EXERCISE INPUTS:
##########

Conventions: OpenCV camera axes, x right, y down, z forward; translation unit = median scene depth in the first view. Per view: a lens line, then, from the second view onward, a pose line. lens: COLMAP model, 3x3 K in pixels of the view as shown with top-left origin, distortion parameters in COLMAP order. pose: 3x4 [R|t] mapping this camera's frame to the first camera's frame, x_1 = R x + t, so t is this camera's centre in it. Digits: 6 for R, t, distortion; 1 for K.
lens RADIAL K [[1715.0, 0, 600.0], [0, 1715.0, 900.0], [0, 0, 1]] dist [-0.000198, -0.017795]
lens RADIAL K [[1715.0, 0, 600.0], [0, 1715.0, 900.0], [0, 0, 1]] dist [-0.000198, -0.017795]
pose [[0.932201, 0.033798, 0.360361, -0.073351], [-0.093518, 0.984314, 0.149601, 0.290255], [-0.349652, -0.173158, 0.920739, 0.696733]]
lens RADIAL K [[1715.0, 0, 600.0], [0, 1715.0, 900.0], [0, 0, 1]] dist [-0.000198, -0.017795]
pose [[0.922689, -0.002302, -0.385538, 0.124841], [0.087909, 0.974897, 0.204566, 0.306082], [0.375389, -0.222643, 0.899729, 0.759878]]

##########

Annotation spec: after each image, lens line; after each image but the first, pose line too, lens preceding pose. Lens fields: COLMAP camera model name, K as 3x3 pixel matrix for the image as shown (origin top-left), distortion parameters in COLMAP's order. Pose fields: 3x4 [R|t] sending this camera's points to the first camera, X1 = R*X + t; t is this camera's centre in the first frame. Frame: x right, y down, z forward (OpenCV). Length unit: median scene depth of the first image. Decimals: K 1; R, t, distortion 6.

##########

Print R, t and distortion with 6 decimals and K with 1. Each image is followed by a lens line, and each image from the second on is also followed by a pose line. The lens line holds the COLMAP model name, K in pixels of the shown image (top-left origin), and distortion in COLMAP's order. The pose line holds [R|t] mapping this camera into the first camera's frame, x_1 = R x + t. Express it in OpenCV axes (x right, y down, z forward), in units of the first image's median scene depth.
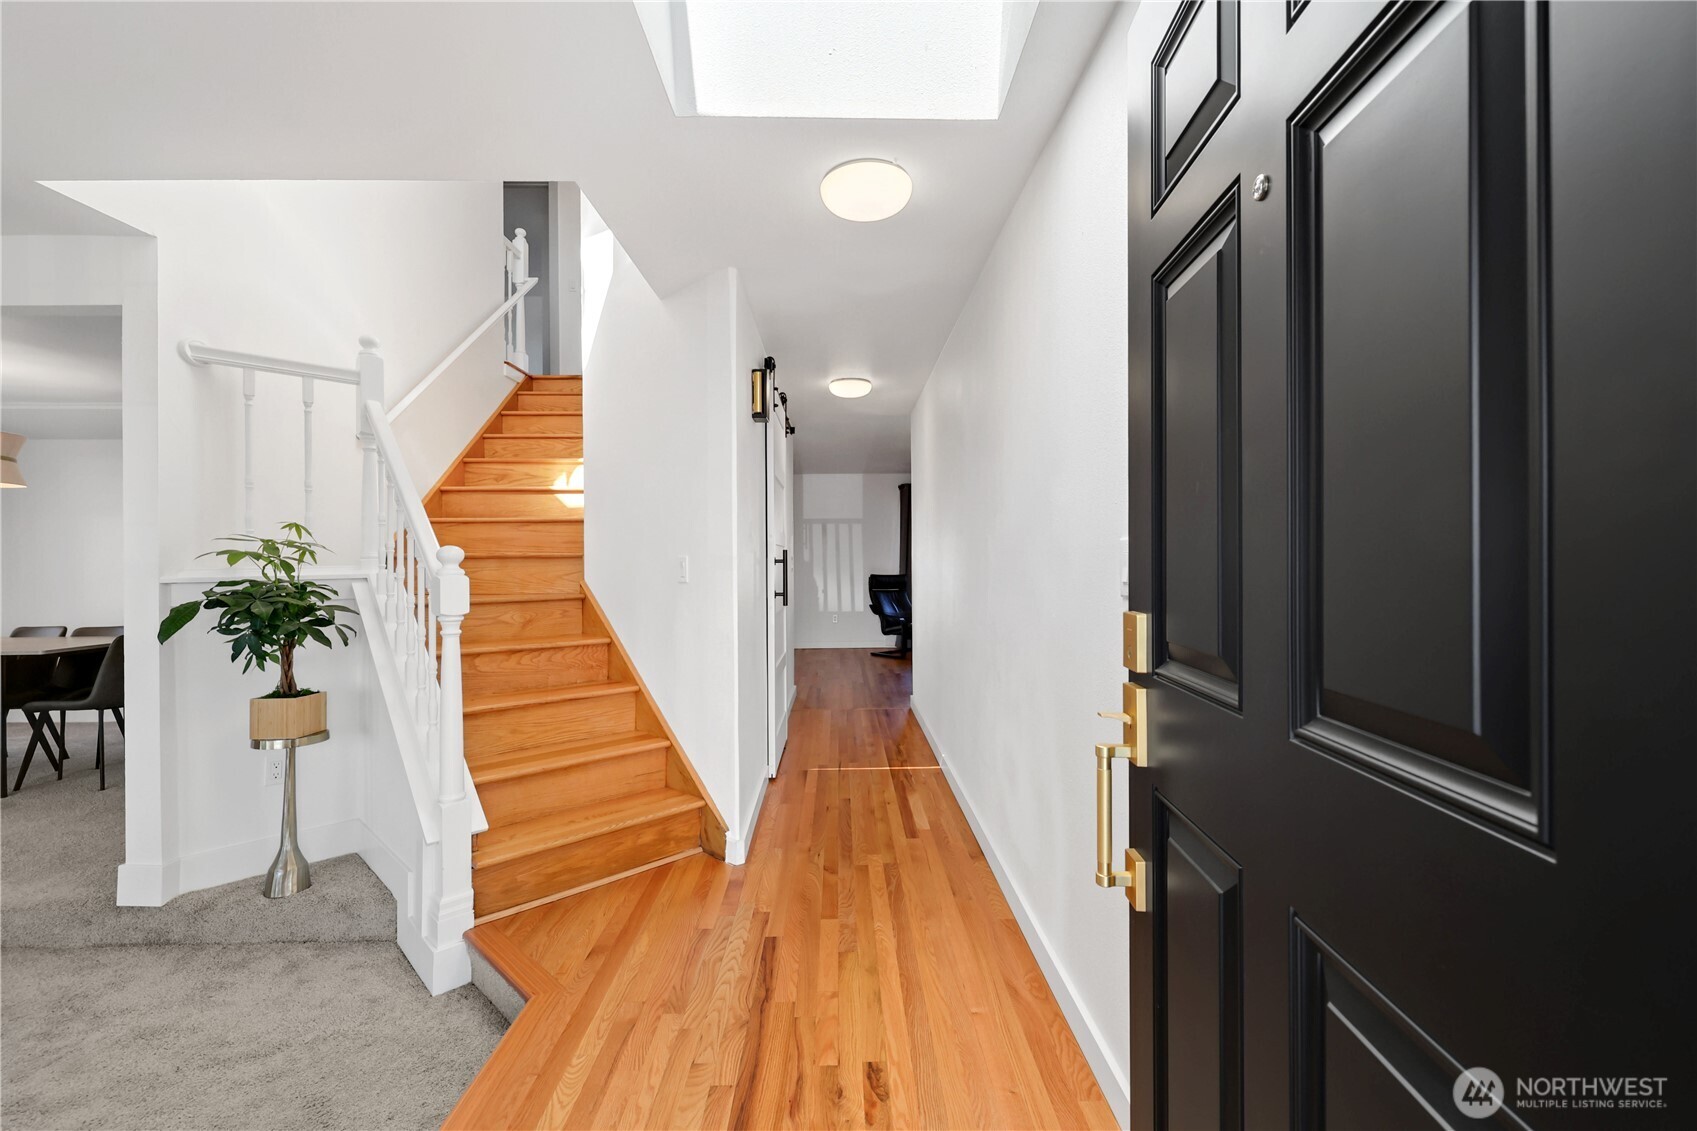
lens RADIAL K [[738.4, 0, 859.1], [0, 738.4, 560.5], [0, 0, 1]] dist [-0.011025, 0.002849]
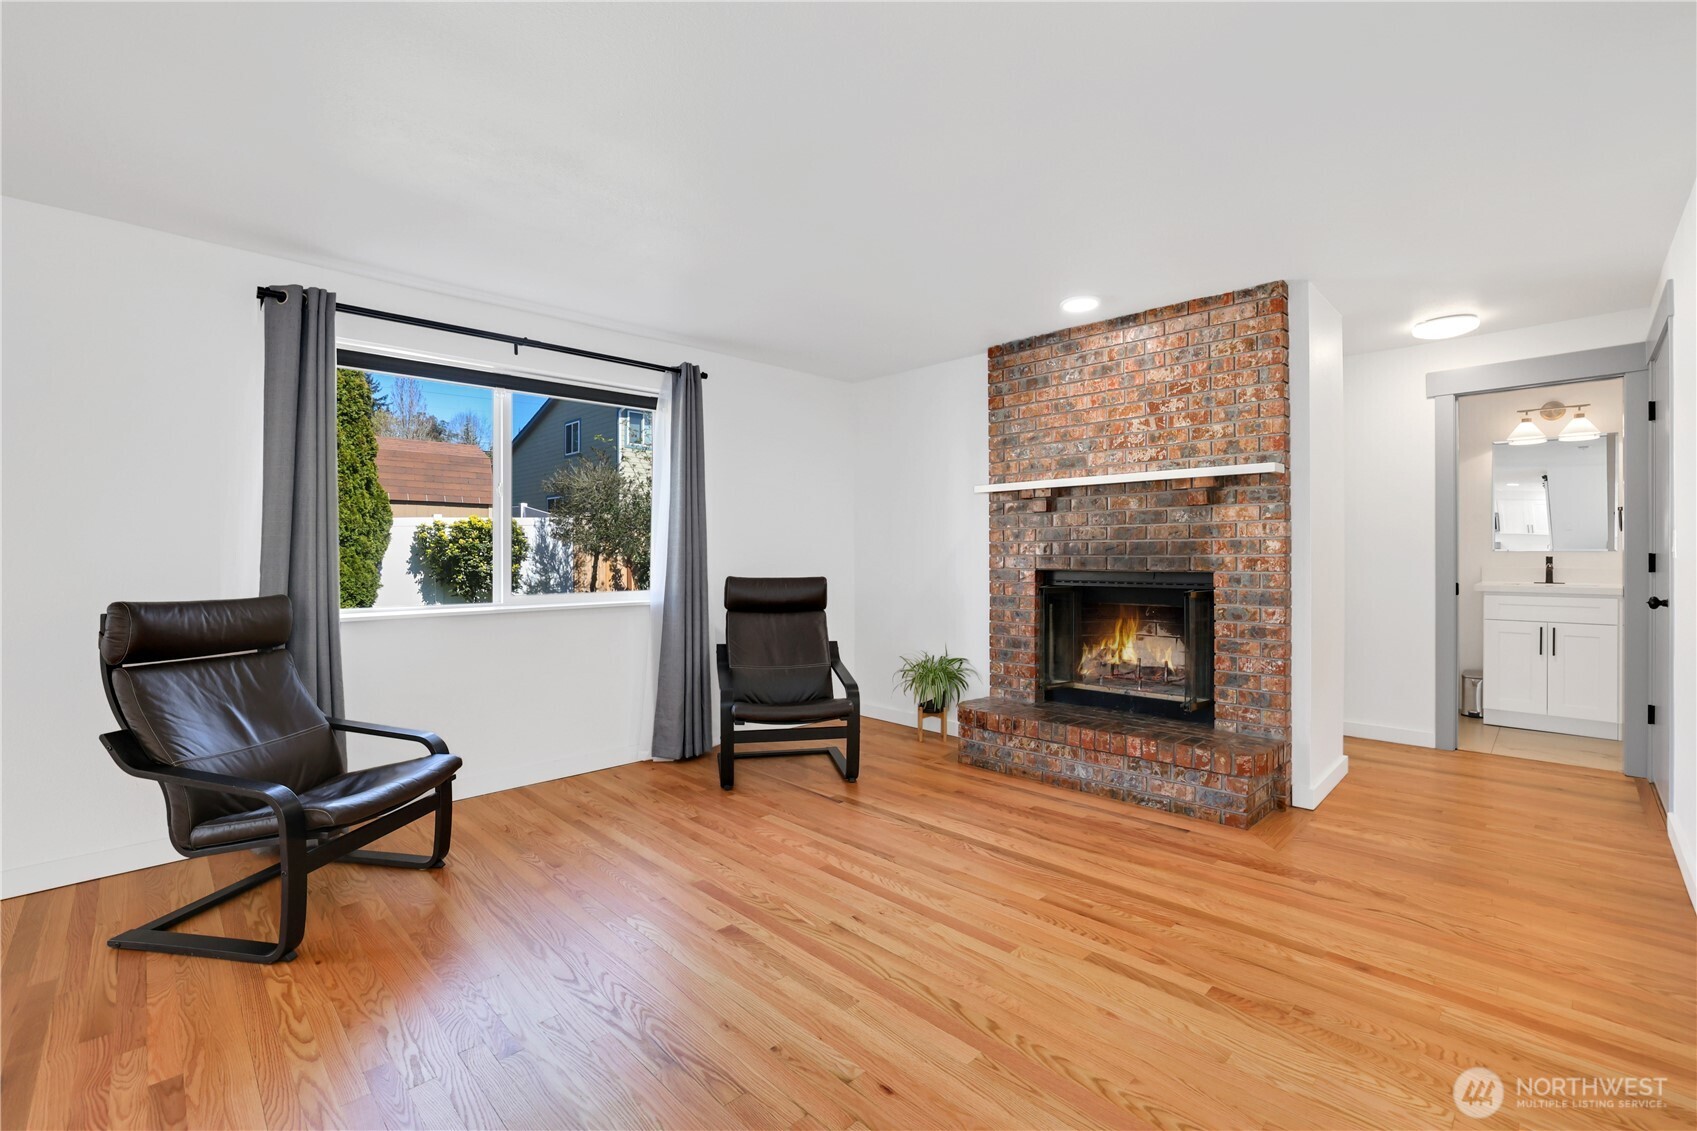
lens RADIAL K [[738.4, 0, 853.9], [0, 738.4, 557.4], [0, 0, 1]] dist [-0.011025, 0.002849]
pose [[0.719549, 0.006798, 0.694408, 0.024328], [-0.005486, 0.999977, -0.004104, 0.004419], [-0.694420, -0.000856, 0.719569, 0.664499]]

##########

ASSIGNMENT: Rewrite the data above starting at the line containing "Print R, t and" and ending at the line containing "-0.000856, 0.719569, 0.664499]]", with "decimals" changed to "digits" and nothing else altered. Leave out the pictures.

EXERCISE OUTPUT:
Print R, t and distortion with 6 digits and K with 1. Each image is followed by a lens line, and each image from the second on is also followed by a pose line. The lens line holds the COLMAP model name, K in pixels of the shown image (top-left origin), and distortion in COLMAP's order. The pose line holds [R|t] mapping this camera into the first camera's frame, x_1 = R x + t. Express it in OpenCV axes (x right, y down, z forward), in units of the first image's median scene depth.
lens RADIAL K [[738.4, 0, 859.1], [0, 738.4, 560.5], [0, 0, 1]] dist [-0.011025, 0.002849]
lens RADIAL K [[738.4, 0, 853.9], [0, 738.4, 557.4], [0, 0, 1]] dist [-0.011025, 0.002849]
pose [[0.719549, 0.006798, 0.694408, 0.024328], [-0.005486, 0.999977, -0.004104, 0.004419], [-0.694420, -0.000856, 0.719569, 0.664499]]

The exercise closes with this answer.